Center for the Built Environment
Assessment and Improvements of the CBE Underfloor Air Distribution (UFAD) Cooling Load Design Tool
- Author(s): Chen, Bin
- et al.
The necessity of energy efficient Heating Ventilation and Air Conditioning (HVAC) technologies has been growing with the development of green buildings to reduce the impact of built environment on the US energy consumption. In this context, underfloor air distribution (UFAD) appears as an innovative air distribution method that has the potential benefits of reduced energy use, improved indoor air quality (IAQ) and thermal comfort. Currently, there are two UFAD design tools (CBE and RP-1522 tools) in the ASHRAE UFAD design guide to help HVAC designers predict thermal stratification and calculate air flow rate. The aim of this thesis is to comprehensively compare these two UFAD design tools and update the CBE UFAD Cooling Load Design Tool with new stratification models and extended capabilities. The comparison will provide HVAC designers with a reference when deciding which design tool to use.
The comparison consists of two parts. The first one compares features, including design cooling load, thermal stratification profile, air distribution models, diffuser types, supply plenum heat balance, plenum configurations and air distribution effectiveness. The second part is a numeric comparison to assess the accuracy of thermal stratification predictions of the two tools using a new database that is composed of 79 full-scale experiments and 31 CFD simulations. A new stratification model was then developed for each type of diffuser based on the combined database. The old and updated stratification models were also compared. Major functionality that has been added to the CBE tool includes a new linear bar grille in the perimeter zone, air distribution effectiveness, and the in-floor cooling unit. Design examples are provided to illustrate how users can interact and make design decisions based on the feedback from the design tool.
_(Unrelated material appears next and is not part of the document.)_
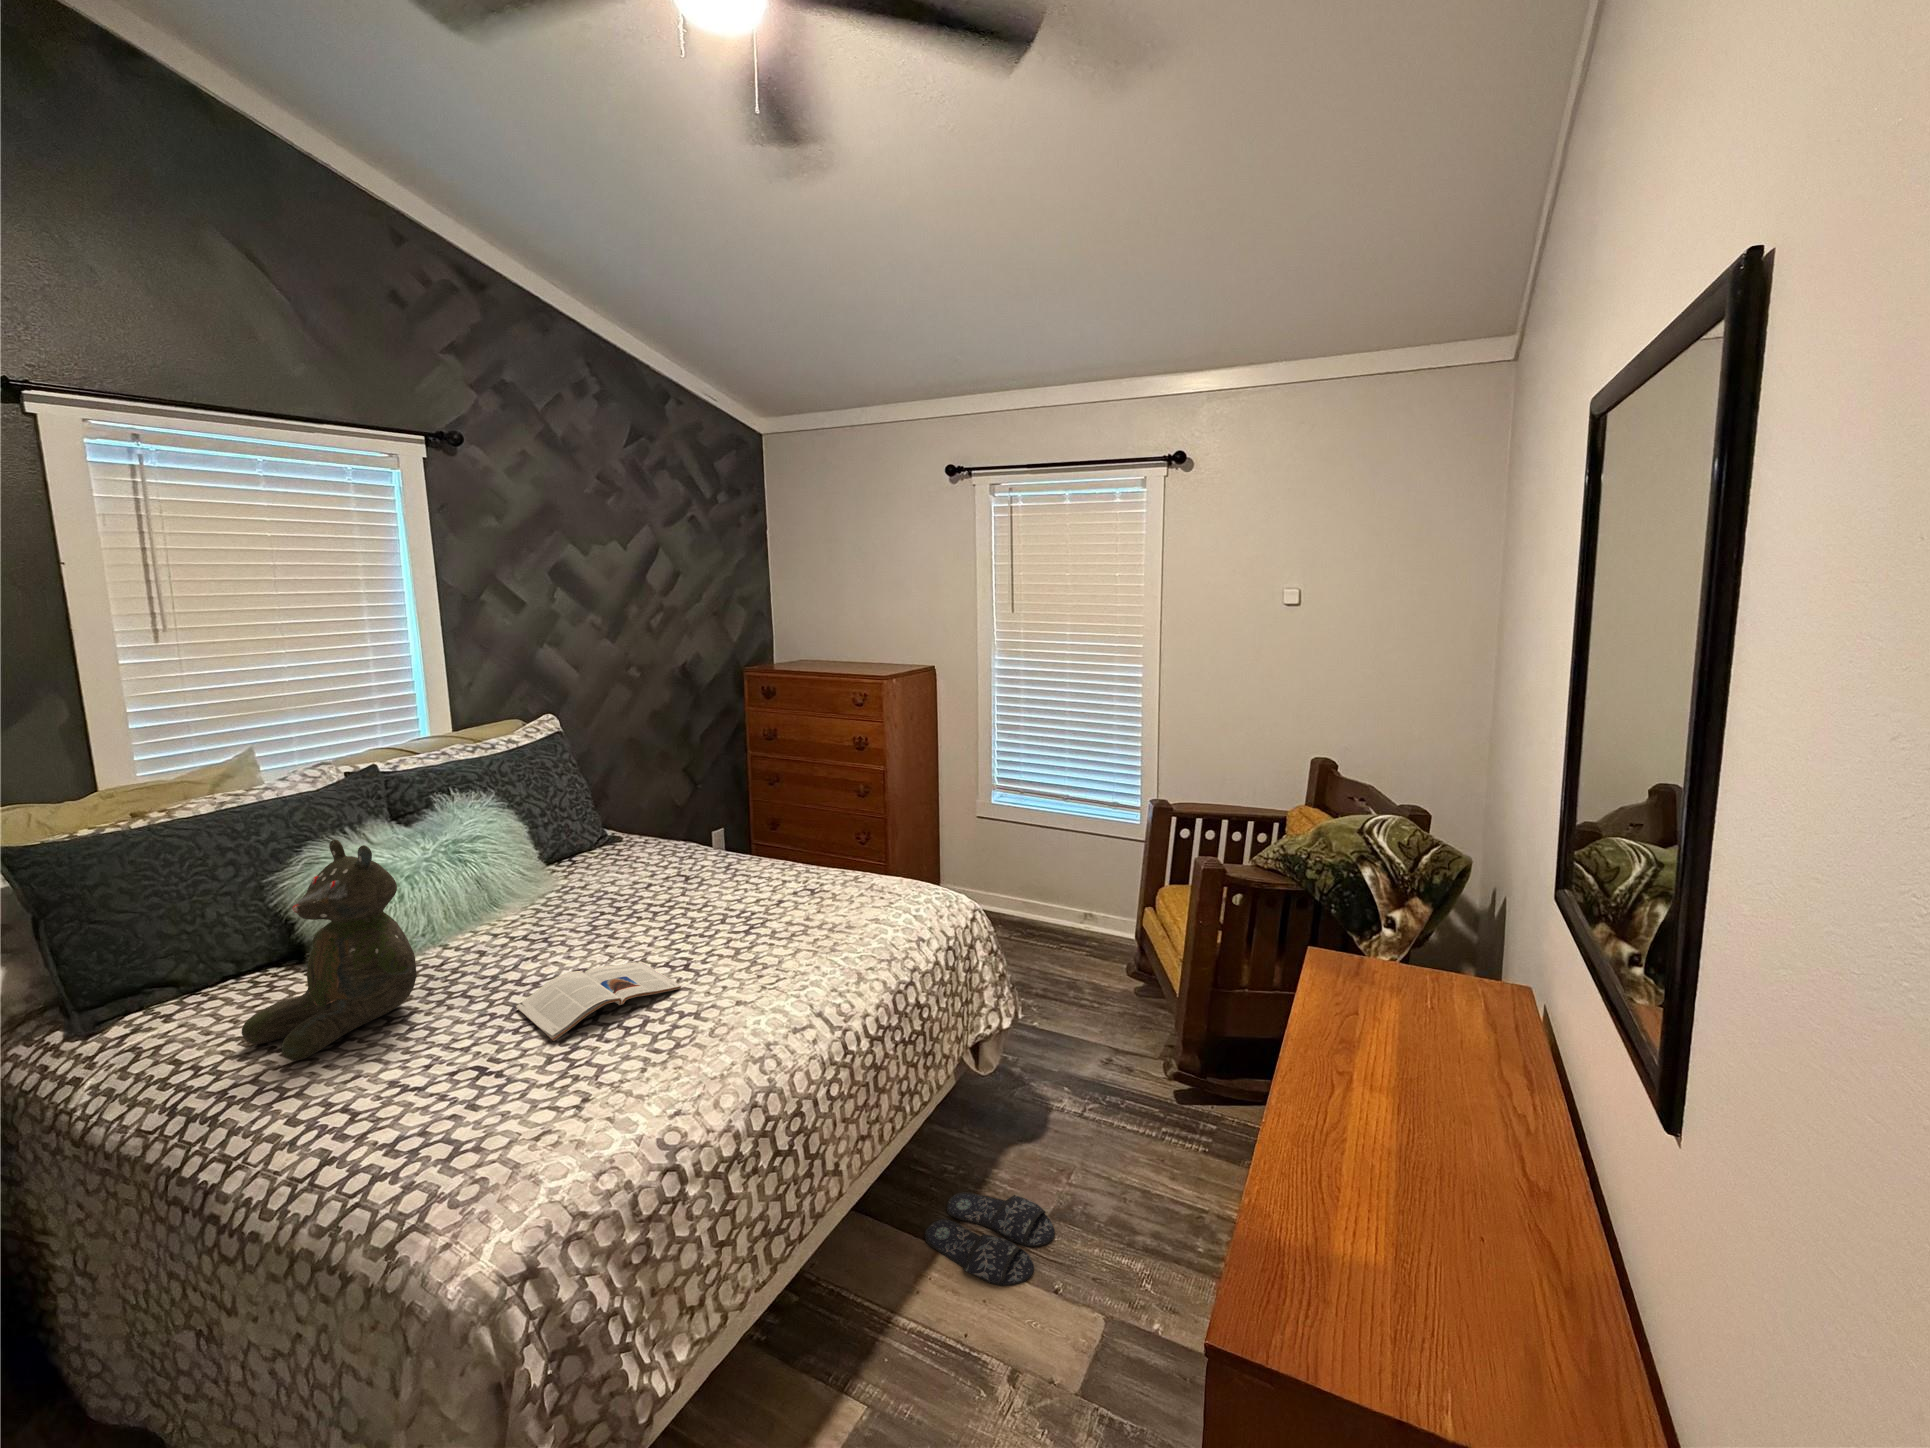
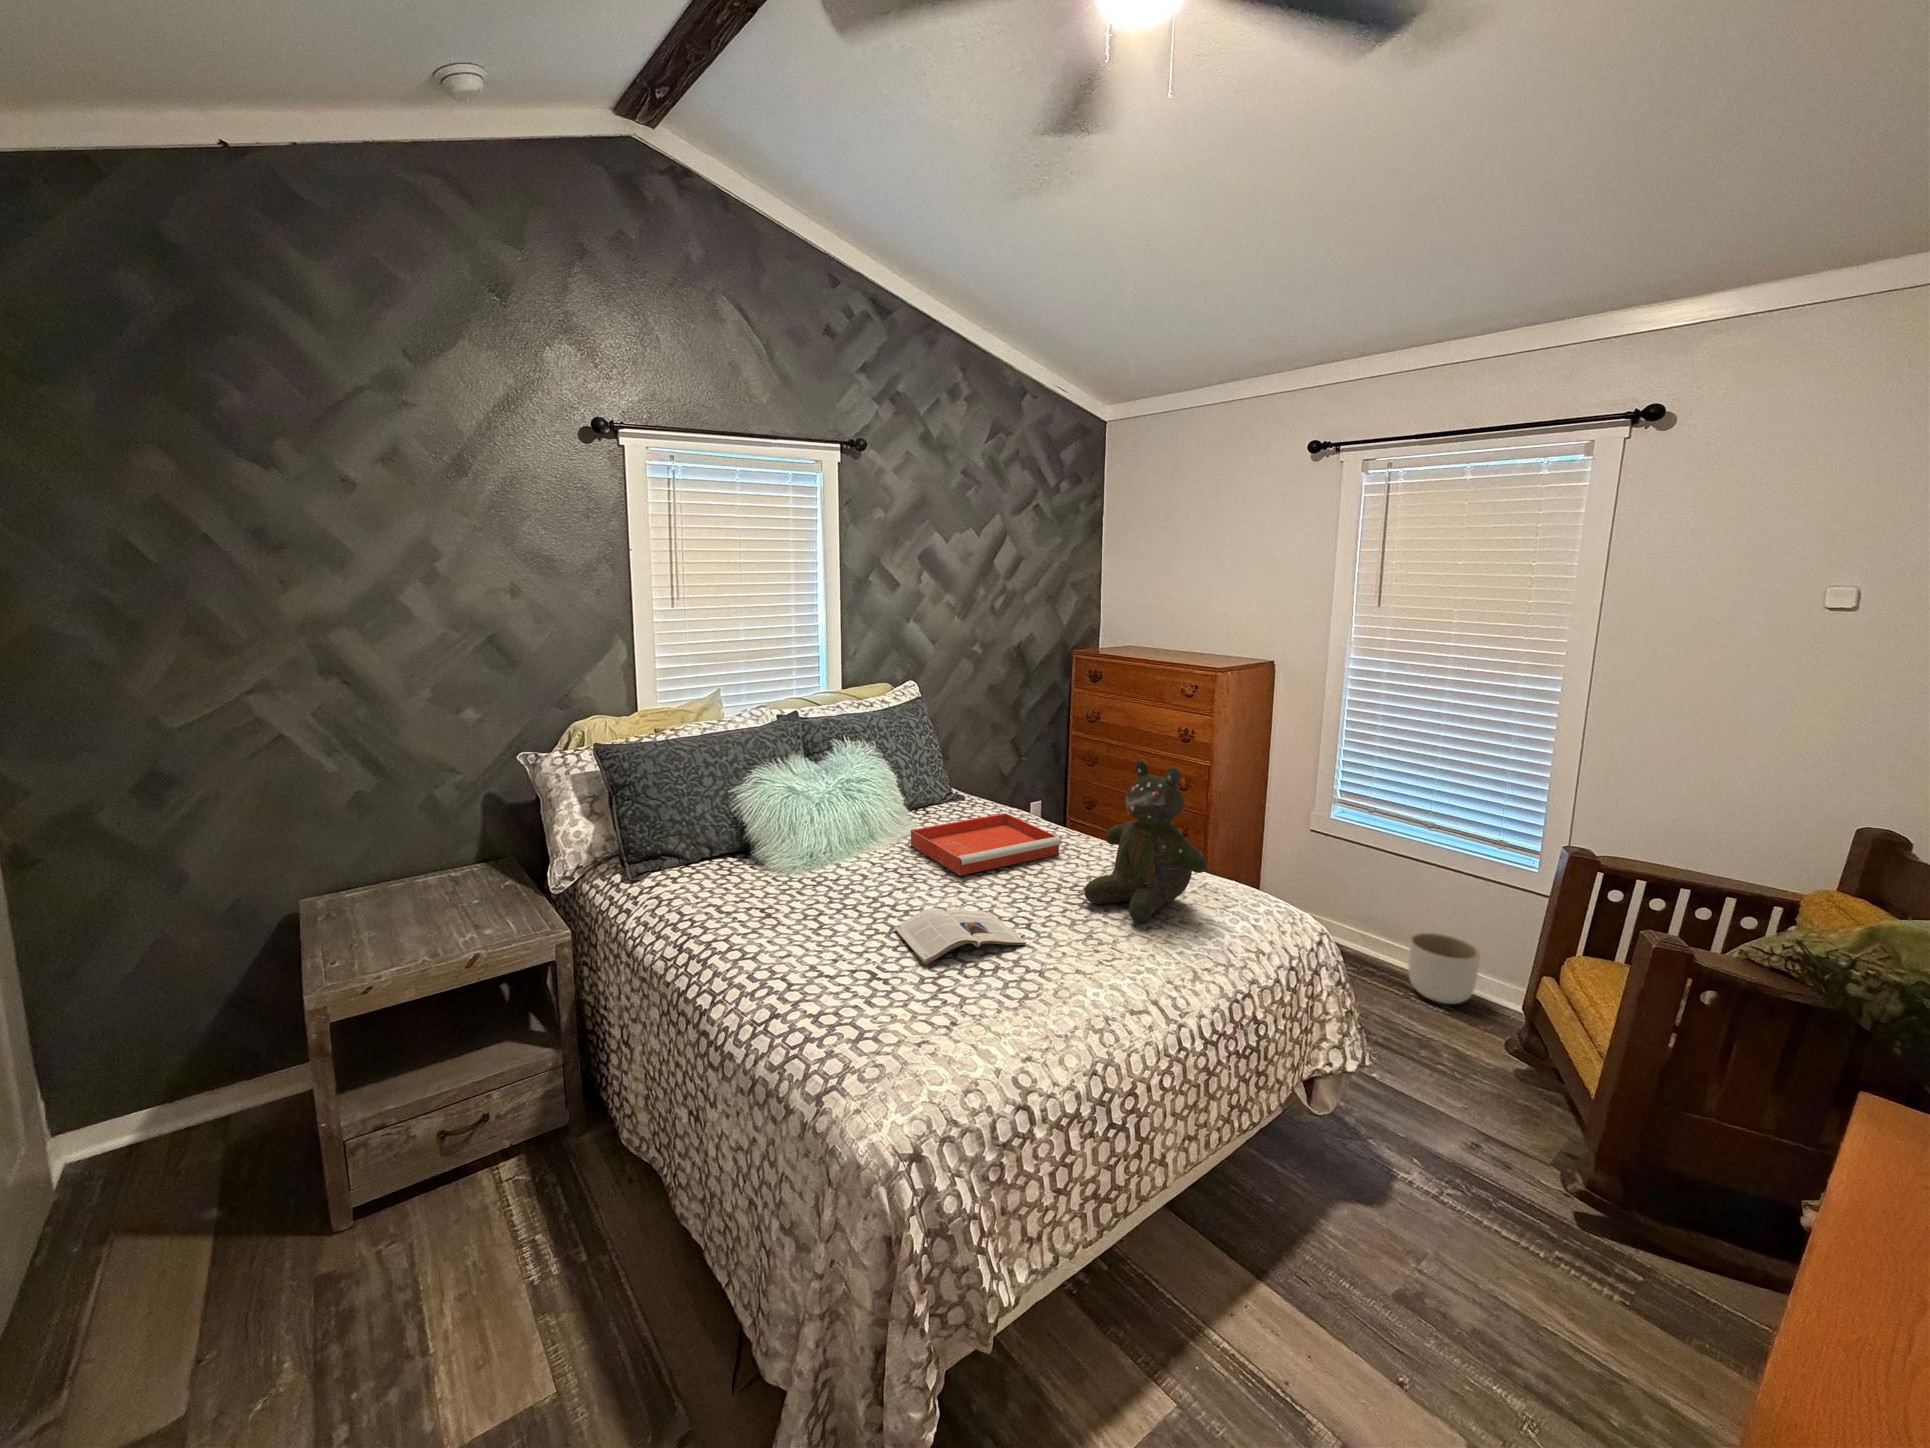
teddy bear: present [242,839,417,1060] -> present [1084,760,1207,922]
tray: none [547,849,729,928] -> present [911,813,1062,875]
planter: none [1058,889,1107,947] -> present [1408,933,1480,1004]
slippers: present [925,1192,1054,1286] -> none [1242,1230,1403,1358]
The results of the comparison show that both tools have practical advantages and limitations. The CBE tool has the key advantage of being able to predict the UFAD cooling load, calculate heat gain in the supply plenum, model different plenum configurations and zone types. It has the limitation of primarily being used in office buildings and not able to calculate air distribution effectiveness. The RP-1522 tool covers more buildings types (classrooms, offices, workshops, restaurants, retail shops, conference rooms and auditoriums), and is able to calculate the air distribution effectiveness. However it requires users to input the zone cooling load, supply plenum factor and the supply airflow rate of each diffuser, which is difficult to get during the design stage for UFAD system. The two design tools are both acceptably accurate prediction models for design purposes, thus validating both air distribution models, which were developed independently. The updated stratification prediction models developed from the combined database do not yield significant differences in stratification prediction compared to the old models, except in the case of VAV directional diffusers in the interior zone. The new model for interior VAV directional diffuser has been implemented in the updated CBE UFAD Cooling Load Design Tool.